Odd, too, is that some of the marginal pitching staff of the Colorado Rockies will be earning lots more money than many of the team’s best position-players/batters that in 2012 performed in ways saving each starting hurler and receiver from full disgrace. The Rockies LH Jorge De La Rosa (still at the effect of an injury) will earn around $11 million in 2013, but All Star/.300+ hitter/OF Carlos Gonzalez will earn $7.9 million, and still super-hitter at 39 years of age/IF Todd Helton (the reigning face of the franchise), will receive around $6.5 million.
Last year’s MVP/triple-crown IF Miguel Cabrera of the Tigers will earn around $21 million in 2013, teammate IF Prince Fielder, $23 million, RH starter, Justin Verlander, $20 million, DH Victor Martinez, $13 million. That’s four players among 25 earning more than half of the Tigers 2013 budget, apprx. $148 million.

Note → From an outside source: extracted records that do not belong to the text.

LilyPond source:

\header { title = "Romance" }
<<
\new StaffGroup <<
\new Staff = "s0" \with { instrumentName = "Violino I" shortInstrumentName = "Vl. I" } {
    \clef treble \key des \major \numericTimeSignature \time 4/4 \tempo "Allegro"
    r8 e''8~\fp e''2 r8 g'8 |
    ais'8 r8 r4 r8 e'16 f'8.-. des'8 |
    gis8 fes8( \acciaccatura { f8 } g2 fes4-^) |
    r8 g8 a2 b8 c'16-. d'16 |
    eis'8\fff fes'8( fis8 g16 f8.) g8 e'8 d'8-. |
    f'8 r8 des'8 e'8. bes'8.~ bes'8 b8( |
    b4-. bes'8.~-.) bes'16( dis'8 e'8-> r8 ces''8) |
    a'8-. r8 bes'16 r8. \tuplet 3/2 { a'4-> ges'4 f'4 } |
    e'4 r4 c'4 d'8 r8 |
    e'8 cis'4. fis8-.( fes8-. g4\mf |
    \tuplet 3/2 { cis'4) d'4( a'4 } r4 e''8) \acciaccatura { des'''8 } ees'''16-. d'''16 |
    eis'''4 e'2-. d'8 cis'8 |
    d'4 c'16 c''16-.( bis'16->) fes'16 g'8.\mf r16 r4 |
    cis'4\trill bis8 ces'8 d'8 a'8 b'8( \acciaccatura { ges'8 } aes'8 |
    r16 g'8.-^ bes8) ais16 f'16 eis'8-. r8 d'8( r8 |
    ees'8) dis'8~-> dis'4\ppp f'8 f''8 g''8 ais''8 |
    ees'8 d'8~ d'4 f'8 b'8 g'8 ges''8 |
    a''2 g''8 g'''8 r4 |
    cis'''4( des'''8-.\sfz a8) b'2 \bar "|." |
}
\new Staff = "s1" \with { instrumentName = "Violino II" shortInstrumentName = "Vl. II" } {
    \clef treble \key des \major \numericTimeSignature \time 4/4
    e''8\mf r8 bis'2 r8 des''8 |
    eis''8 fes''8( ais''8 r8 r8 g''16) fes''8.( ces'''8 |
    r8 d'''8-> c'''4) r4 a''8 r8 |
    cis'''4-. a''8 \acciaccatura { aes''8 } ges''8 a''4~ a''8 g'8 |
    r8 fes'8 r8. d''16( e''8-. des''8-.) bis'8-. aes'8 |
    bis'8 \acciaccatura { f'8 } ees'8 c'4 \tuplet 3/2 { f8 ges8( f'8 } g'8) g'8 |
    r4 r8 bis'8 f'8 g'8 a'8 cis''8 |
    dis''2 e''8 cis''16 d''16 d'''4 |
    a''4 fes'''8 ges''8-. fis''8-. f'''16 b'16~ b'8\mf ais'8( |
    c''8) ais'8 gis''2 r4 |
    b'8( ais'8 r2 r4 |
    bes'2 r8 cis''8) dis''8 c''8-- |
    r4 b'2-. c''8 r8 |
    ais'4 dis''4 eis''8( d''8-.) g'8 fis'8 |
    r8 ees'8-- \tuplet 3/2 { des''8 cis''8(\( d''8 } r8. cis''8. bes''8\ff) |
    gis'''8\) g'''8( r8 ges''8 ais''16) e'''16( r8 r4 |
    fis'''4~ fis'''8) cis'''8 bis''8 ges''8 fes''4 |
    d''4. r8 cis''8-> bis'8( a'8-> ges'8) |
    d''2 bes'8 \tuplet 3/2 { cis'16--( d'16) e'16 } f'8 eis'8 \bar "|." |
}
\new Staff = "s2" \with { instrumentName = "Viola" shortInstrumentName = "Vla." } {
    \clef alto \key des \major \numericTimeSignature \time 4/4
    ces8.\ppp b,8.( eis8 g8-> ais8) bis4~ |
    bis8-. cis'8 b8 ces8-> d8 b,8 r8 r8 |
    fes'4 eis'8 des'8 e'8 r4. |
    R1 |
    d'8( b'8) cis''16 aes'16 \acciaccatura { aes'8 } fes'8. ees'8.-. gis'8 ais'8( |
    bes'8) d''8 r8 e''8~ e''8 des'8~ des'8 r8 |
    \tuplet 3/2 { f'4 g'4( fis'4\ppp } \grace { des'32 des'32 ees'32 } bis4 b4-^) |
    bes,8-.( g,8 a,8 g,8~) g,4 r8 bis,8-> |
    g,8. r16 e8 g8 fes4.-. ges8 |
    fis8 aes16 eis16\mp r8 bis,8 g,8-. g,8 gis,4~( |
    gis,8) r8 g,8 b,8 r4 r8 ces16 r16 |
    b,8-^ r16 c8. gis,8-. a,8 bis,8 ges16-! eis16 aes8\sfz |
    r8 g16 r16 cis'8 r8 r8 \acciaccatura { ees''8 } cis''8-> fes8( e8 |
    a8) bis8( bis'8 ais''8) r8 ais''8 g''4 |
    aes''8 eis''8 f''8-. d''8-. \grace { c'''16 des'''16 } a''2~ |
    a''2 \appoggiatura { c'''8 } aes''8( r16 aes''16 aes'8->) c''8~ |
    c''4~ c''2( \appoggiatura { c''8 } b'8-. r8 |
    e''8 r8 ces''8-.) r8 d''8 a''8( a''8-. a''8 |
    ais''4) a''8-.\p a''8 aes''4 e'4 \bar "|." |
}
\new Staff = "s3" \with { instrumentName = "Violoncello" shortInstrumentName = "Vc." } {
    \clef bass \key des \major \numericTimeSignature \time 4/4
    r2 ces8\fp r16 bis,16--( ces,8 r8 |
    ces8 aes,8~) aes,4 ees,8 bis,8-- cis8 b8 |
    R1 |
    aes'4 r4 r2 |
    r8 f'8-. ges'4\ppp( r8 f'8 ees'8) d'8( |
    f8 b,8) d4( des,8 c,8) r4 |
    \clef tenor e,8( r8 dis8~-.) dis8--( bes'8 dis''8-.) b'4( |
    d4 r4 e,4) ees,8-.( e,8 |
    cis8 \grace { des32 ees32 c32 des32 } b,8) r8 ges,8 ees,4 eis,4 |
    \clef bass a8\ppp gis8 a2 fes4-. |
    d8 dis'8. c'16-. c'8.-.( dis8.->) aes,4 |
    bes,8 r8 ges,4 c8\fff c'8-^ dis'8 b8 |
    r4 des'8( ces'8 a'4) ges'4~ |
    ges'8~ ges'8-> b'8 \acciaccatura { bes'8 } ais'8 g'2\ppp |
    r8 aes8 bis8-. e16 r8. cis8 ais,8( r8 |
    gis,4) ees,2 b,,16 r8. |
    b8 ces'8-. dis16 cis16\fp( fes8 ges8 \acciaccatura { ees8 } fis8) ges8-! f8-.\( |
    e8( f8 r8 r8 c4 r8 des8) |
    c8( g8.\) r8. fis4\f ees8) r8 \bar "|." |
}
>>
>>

The only other team that will be spending more than $200 million in 2013 will be the Los Angeles Dodgers ($216 million, more than a third going to just four players). And, if 2012 repeats in 2013, the ball club getting least bang for total dollars spent will likely be the Chicago Cubs, set to spend around $104.3 million. The Cubs were second from the bottom last year, with 61 wins, 101 losses.  
An upshot is that were our nation’s top economists to analyze how money is spent in professional baseball, they’d surely be driven to hangovers from long hours spent at a local bar. There’s not the uniformity that they’d prefer to see, there’s too much risk here, not enough there, lots of cost/benefit ratios making very little sense, or cents. There’s monumental waste of revenue, there’s also excessive frugality.
For several years, MLB team-owners have been shouting about dwindling bottom-lines. Note to the game’s commissioner, “Maybe Washington’s budget-creating back rooms and Wall Street aren’t the only places needing the rational fix.”